We have some scanned PDFs and we have them OCR’d by a separate process, this returns us the words and bounding box positions for the recognised text.

Is there a way to merge this data into the text layer for each page of the original PDF?

Thanks

Simon

asad.ali · February 21, 2020, 10:53am

@simon.fairey

Thanks for contacting support.

The Aspose.PDF provides a way to create searchable PDFs using external OCR utilities. Following the C# code to achieve it:

public static string ConvertPDFToSearchable(string file)
{
Aspose.Pdf.Document doc = new Aspose.Pdf.Document(file);
doc.Convert(CallBackGetHocr);
doc.Save(file + “-Version4.pdf”);
return file + “-Version4.pdf”;
}
static string CallBackGetHocr(System.Drawing.Image img)
{
		string dir = @"C:\Temp\";
		img.Save(dir + "ocrtest.jpg");
		ProcessStartInfo info = new ProcessStartInfo(@"C:\Program Files\Tesseract-OCR\tesseract.exe");
		info.WorkingDirectory = @"C:\Program Files\Tesseract-OCR";
		info.WindowStyle = ProcessWindowStyle.Hidden;
		info.Arguments = @"C:\Temp\ocrtest.jpg C:\Temp\out hocr";
		Process p = new Process();
		p.StartInfo = info;
		p.Start();
		p.WaitForExit();
		StreamReader streamReader = new StreamReader(@"C:\Temp\out.txt");
		string text = streamReader.ReadToEnd();
		streamReader.Close();
		return text;
	}

For your particular case, would you kindly share sample PDF along with extracted text file. We will test the scenario in our environment and address it accordingly.
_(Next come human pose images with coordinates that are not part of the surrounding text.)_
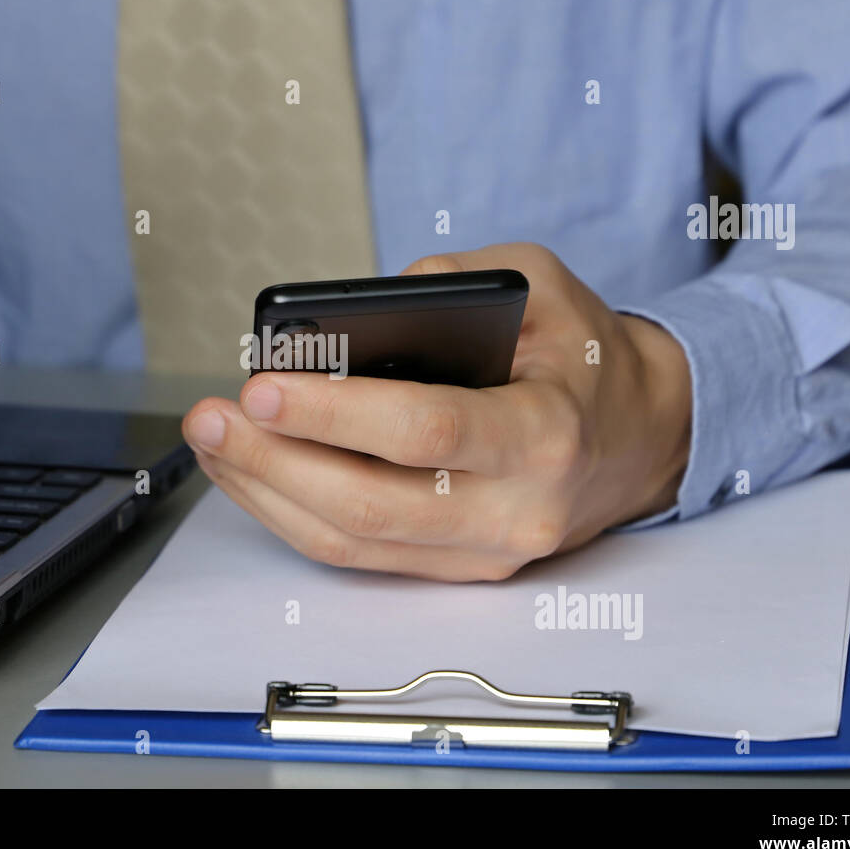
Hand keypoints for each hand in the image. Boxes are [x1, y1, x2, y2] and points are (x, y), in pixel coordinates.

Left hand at [182, 243, 691, 580]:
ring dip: (266, 492)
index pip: (426, 432)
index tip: (264, 384)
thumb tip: (356, 309)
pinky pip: (356, 554)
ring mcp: (482, 553)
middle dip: (274, 460)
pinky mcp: (453, 568)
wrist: (639, 440)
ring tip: (212, 441)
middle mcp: (514, 511)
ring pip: (350, 541)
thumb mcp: (541, 285)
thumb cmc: (585, 361)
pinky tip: (251, 471)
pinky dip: (291, 514)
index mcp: (543, 434)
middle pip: (369, 504)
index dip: (335, 411)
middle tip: (210, 416)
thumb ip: (451, 280)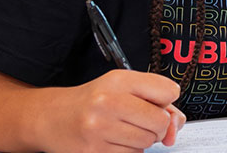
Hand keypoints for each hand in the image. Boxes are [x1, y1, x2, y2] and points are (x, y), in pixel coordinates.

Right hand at [39, 69, 185, 151]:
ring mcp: (100, 128)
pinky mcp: (95, 151)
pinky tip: (113, 141)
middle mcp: (108, 102)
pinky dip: (128, 150)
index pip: (168, 91)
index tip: (155, 102)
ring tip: (122, 130)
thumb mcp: (122, 89)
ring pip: (147, 141)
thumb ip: (156, 101)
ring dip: (141, 140)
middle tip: (139, 121)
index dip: (166, 100)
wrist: (50, 117)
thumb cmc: (91, 102)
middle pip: (160, 121)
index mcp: (119, 80)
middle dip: (156, 125)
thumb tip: (176, 124)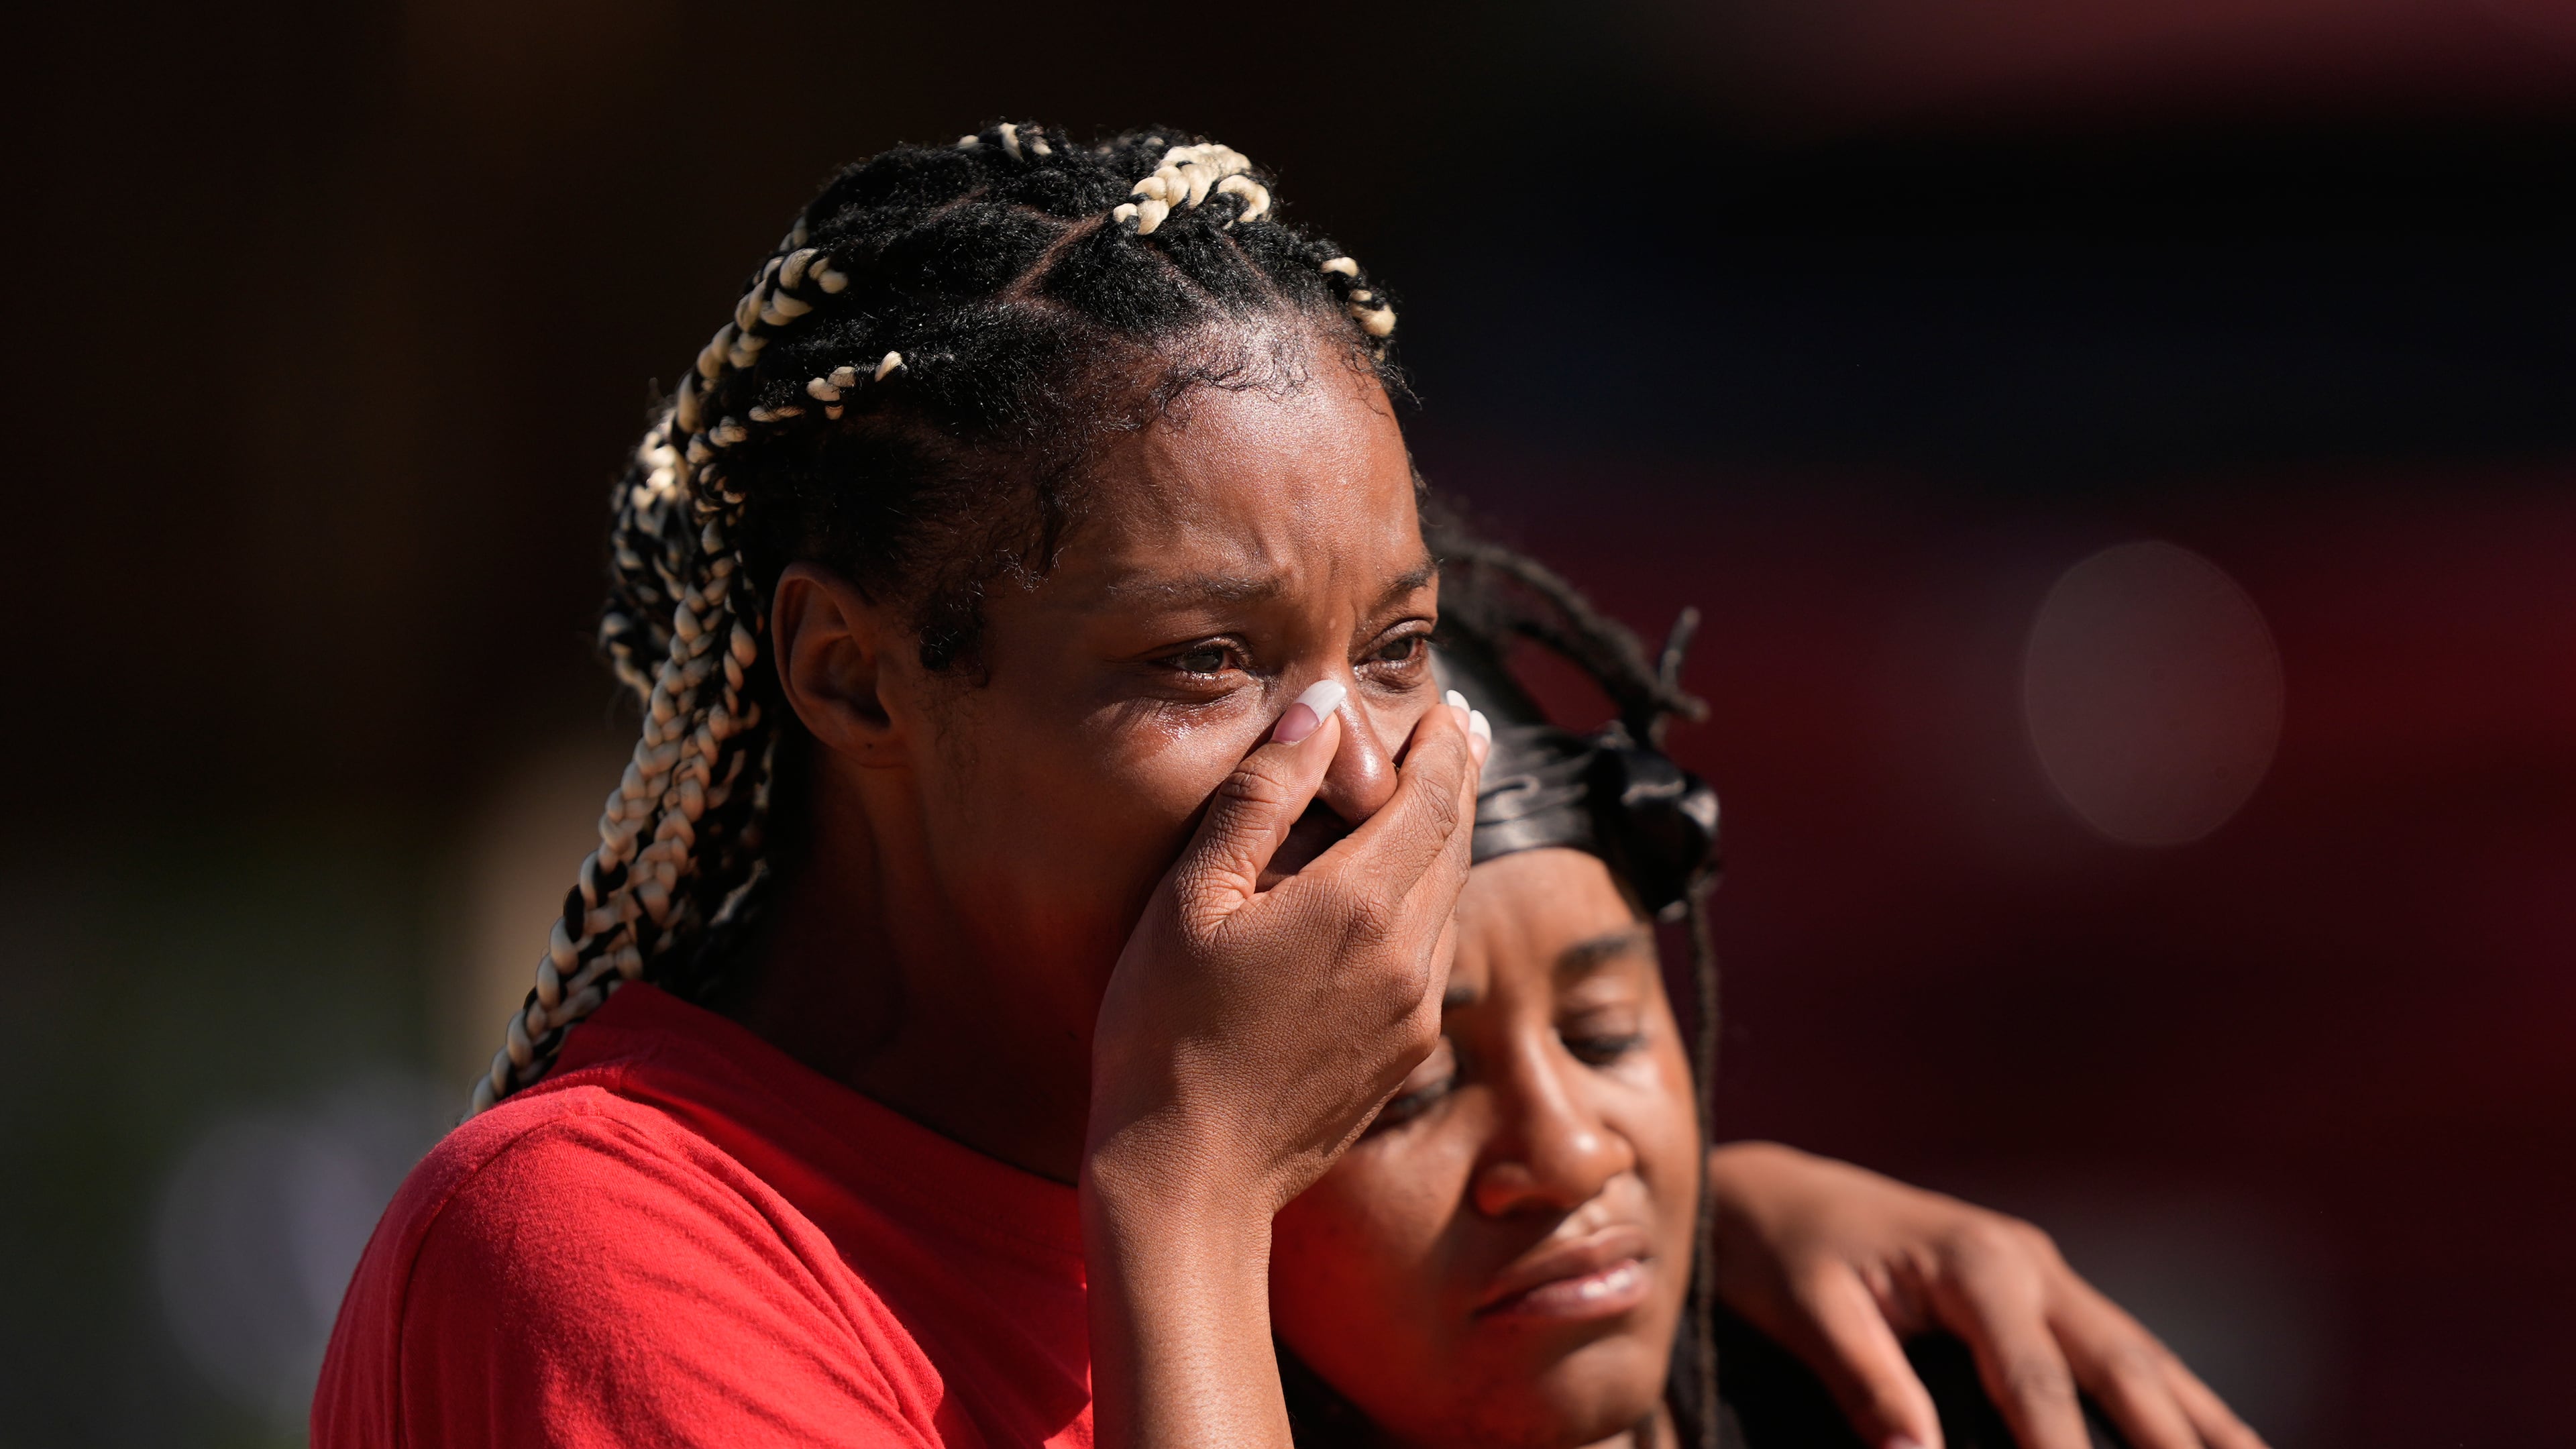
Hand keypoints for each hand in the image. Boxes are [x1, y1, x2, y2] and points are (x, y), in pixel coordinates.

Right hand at [1085, 684, 1486, 1448]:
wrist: (1189, 1178)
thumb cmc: (1164, 1032)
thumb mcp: (1193, 896)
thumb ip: (1264, 794)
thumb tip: (1322, 708)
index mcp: (1359, 904)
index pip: (1432, 797)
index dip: (1442, 743)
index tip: (1446, 704)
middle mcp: (1408, 956)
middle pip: (1455, 842)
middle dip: (1458, 778)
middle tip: (1455, 728)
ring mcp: (1415, 1011)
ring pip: (1450, 898)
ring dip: (1446, 839)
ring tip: (1435, 796)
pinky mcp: (1406, 1052)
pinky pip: (1433, 953)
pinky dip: (1429, 901)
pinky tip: (1403, 891)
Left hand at [1704, 1142, 2265, 1448]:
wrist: (1770, 1193)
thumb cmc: (1780, 1250)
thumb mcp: (1809, 1311)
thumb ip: (1869, 1384)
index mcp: (1976, 1262)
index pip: (2035, 1382)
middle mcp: (2030, 1262)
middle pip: (2124, 1369)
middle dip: (2177, 1445)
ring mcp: (2046, 1274)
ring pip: (2147, 1360)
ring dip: (2207, 1425)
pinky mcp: (2043, 1293)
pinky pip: (2125, 1354)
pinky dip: (2178, 1402)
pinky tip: (2222, 1442)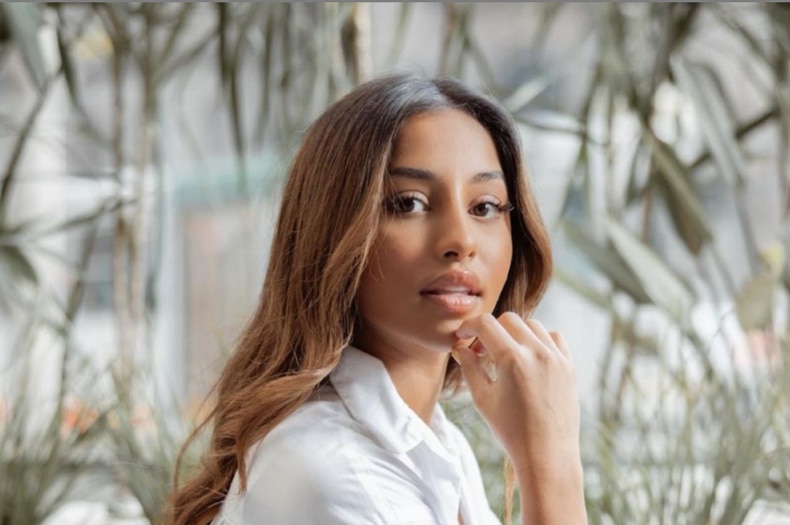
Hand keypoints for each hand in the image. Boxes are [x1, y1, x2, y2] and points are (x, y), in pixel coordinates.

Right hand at [452, 313, 585, 522]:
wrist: (547, 455)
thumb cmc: (511, 431)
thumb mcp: (483, 399)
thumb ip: (470, 368)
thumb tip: (461, 348)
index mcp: (512, 359)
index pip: (486, 324)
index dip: (469, 326)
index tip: (463, 336)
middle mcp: (537, 352)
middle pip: (508, 319)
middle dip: (491, 330)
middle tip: (482, 351)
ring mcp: (557, 357)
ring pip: (532, 325)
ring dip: (515, 333)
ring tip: (506, 356)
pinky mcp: (569, 366)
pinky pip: (554, 338)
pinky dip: (540, 340)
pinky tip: (530, 358)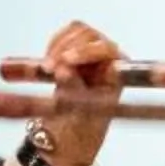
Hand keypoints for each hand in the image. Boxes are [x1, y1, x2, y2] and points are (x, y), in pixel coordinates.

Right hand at [29, 19, 122, 165]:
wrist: (70, 134)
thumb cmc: (82, 127)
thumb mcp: (78, 112)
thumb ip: (73, 89)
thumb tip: (62, 70)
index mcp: (118, 71)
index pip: (105, 49)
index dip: (84, 52)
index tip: (65, 62)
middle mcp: (108, 57)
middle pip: (88, 35)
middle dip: (65, 49)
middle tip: (48, 68)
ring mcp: (91, 51)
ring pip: (75, 31)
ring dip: (56, 48)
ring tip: (46, 70)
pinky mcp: (74, 50)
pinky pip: (62, 37)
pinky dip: (52, 47)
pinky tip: (47, 64)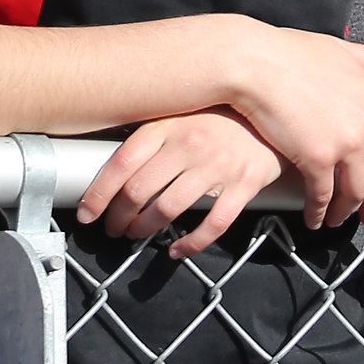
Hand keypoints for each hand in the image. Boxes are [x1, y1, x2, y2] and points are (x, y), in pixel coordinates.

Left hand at [77, 108, 281, 258]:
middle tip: (114, 227)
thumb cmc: (222, 117)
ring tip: (137, 234)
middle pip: (139, 191)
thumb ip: (153, 135)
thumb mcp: (182, 114)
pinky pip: (213, 224)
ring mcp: (219, 164)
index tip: (88, 213)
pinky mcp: (245, 183)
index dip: (99, 194)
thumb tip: (113, 167)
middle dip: (119, 217)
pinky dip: (191, 244)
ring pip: (168, 209)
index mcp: (169, 125)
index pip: (121, 163)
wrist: (276, 113)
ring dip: (145, 229)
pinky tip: (177, 250)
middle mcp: (191, 143)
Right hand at [221, 21, 363, 228]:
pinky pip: (324, 196)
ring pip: (359, 191)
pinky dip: (320, 212)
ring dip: (351, 211)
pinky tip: (315, 218)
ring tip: (341, 219)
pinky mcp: (316, 159)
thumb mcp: (345, 51)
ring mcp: (344, 143)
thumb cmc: (292, 54)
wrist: (255, 63)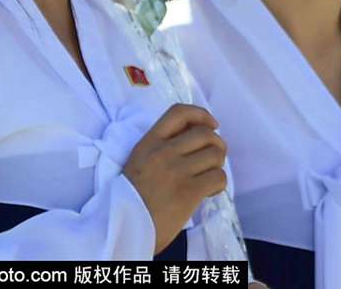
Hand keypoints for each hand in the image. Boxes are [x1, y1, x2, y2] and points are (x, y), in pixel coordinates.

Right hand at [123, 104, 227, 253]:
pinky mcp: (188, 191)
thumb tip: (199, 137)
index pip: (179, 112)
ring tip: (208, 177)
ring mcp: (176, 171)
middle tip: (212, 158)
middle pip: (206, 133)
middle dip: (217, 144)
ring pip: (216, 154)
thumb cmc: (131, 198)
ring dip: (218, 165)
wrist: (121, 229)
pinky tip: (208, 192)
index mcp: (148, 143)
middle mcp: (163, 152)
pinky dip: (218, 184)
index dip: (201, 114)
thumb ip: (164, 147)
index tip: (211, 125)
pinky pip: (218, 177)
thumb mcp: (140, 162)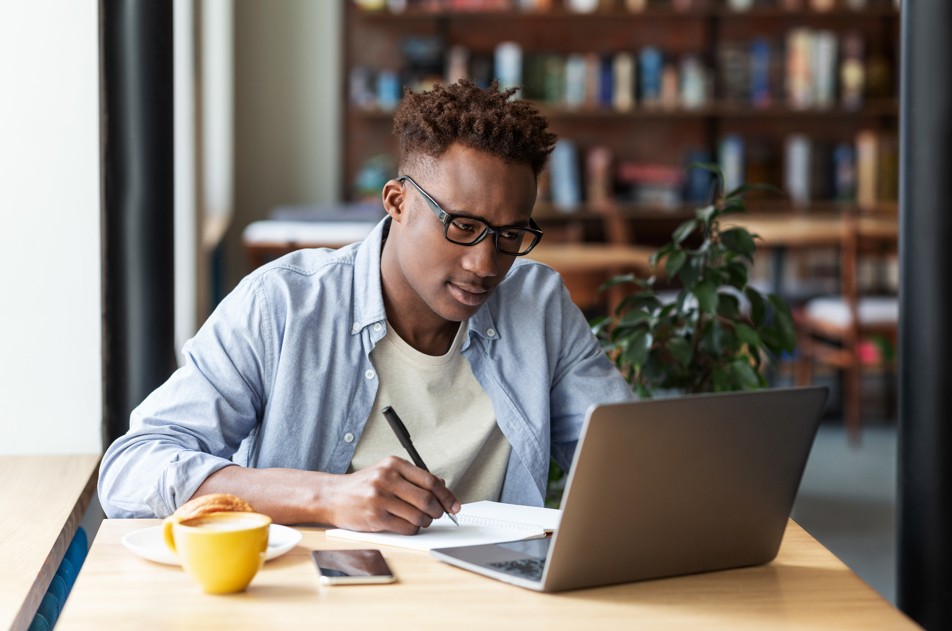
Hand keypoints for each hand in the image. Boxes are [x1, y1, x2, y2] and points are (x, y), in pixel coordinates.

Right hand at [327, 456, 459, 534]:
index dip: (446, 495)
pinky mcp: (376, 517)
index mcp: (393, 464)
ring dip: (424, 522)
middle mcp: (387, 478)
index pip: (430, 480)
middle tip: (437, 514)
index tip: (454, 505)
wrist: (332, 496)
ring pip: (418, 516)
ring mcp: (380, 498)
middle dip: (438, 511)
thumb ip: (413, 477)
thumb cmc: (362, 486)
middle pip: (427, 499)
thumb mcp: (387, 472)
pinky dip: (412, 529)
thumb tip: (442, 486)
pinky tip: (406, 524)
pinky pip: (406, 527)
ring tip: (419, 519)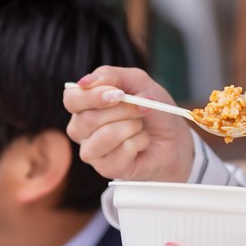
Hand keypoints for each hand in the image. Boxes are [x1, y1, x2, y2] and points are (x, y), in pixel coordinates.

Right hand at [64, 66, 194, 182]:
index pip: (71, 99)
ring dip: (132, 126)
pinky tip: (142, 143)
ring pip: (104, 136)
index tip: (118, 94)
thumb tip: (85, 82)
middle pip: (87, 119)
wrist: (174, 138)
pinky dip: (140, 142)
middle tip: (140, 109)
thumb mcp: (137, 82)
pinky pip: (121, 151)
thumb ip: (110, 75)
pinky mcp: (107, 169)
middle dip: (122, 110)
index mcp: (84, 106)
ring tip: (141, 127)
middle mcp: (82, 130)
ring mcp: (92, 152)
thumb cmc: (152, 110)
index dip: (92, 96)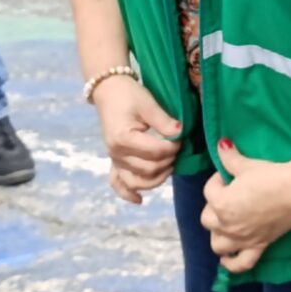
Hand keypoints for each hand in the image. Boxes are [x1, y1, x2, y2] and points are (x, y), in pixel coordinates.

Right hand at [94, 75, 181, 203]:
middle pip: (148, 170)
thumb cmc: (129, 94)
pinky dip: (128, 194)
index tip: (182, 138)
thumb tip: (180, 133)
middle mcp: (116, 153)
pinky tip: (139, 200)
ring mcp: (114, 159)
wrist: (109, 91)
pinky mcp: (114, 161)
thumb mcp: (148, 102)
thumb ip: (164, 121)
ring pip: (137, 181)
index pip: (155, 153)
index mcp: (123, 138)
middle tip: (179, 148)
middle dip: (168, 162)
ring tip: (170, 166)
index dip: (173, 148)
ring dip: (157, 178)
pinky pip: (118, 183)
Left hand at [198, 138, 290, 272]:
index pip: (209, 190)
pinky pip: (240, 264)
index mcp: (221, 203)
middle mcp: (227, 225)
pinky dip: (231, 264)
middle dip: (214, 206)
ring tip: (225, 223)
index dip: (218, 180)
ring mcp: (242, 239)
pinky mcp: (258, 246)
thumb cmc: (271, 176)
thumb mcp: (246, 165)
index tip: (229, 175)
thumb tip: (221, 145)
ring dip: (218, 235)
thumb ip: (230, 158)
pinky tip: (227, 260)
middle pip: (208, 219)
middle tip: (229, 195)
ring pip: (218, 244)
simon.fairey · February 21, 2020, 4:08pm

This seems Tesseract specific, the output I have is from Azure Cognitive Service in json format how should I generate the output to work with the above example.

Thanks

asad.ali · February 21, 2020, 8:47pm

@simon.fairey

Regretfully your requirement could not be fulfilled with current feature set of the API. However, we surely intend to investigate the feasibility in details which is why we may require sample PDF along with extracted text file from your side. This would help us investigating the feasibility accordingly.

simon.fairey · February 24, 2020, 5:11pm

Ah I didn’t realise HOCR was a format so in theory I just need to convert what I have to HOCR.

Thanks